The article presents the design of a unified service platform that powers JD’s product detail page during the Double Eleven shopping festival, where traffic surged to tens of billions of requests without service disruption.
By consolidating various functionalities—promotion merging, inventory status, delivery, warranty, recommendation, and more—into a single gateway, the system gains centralized management, monitoring, and the ability to apply unified degradation and AB testing.
The overall flow starts with Nginx receiving the request, executing pre‑validation and Lua‑based logic, checking a local shared‑dictionary cache, then a distributed Redis cluster, and finally falling back to a Tomcat backend if caches miss. Results are asynchronously written back to Redis.
Two read‑service architectures are described: a distributed Redis‑only deployment and a local Redis deployment on the same machine as Nginx, each with trade‑offs in latency, cross‑machine traffic, and sharding requirements.
Local caching leverages Nginx’s shared dictionary and proxy cache to store hot data, while multi‑level caching adds a four‑tier hierarchy—Nginx local cache, regional Redis clusters, Java heap cache, and a primary Redis cluster—to minimize backend load and protect against cache‑miss storms.

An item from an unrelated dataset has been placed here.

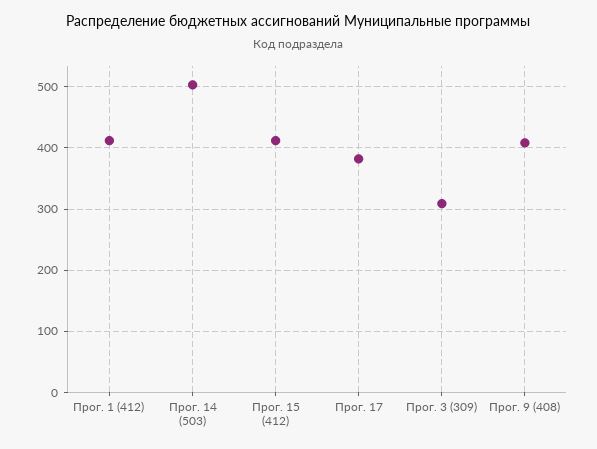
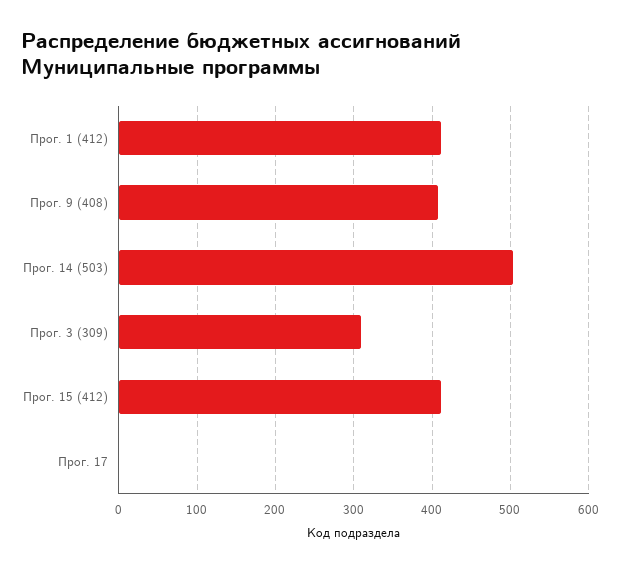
Прог. 17: 380 -> 0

The unified entry and service loop ensures data heterogeneity handling (e.g., inventory of bundled items) and closes the service loop by routing all core APIs through the platform.
An Nginx access layer implements pre‑validation, caching, business‑logic offloading, degradation switches, AB testing, gray‑release traffic routing, monitoring of request metrics, and rate limiting based on IP or user identity.
Front‑end logic is deliberately kept thin; most business rules are moved to the backend via Lua coroutines that concurrently invoke multiple services and aggregate responses, reducing the number of client‑side requests.
Service isolation is achieved through thread‑pool segregation, deployment/group isolation, and splitting high‑traffic services into separate applications, all monitored for health and performance.
The article also covers operational concerns such as timeout settings, retry policies, CDN versioning, and mechanisms to prevent overselling during flash‑sale events.
A Q&A section answers practical questions about backend pressure, high‑concurrency handling, cache consistency, authentication, and stock management strategies.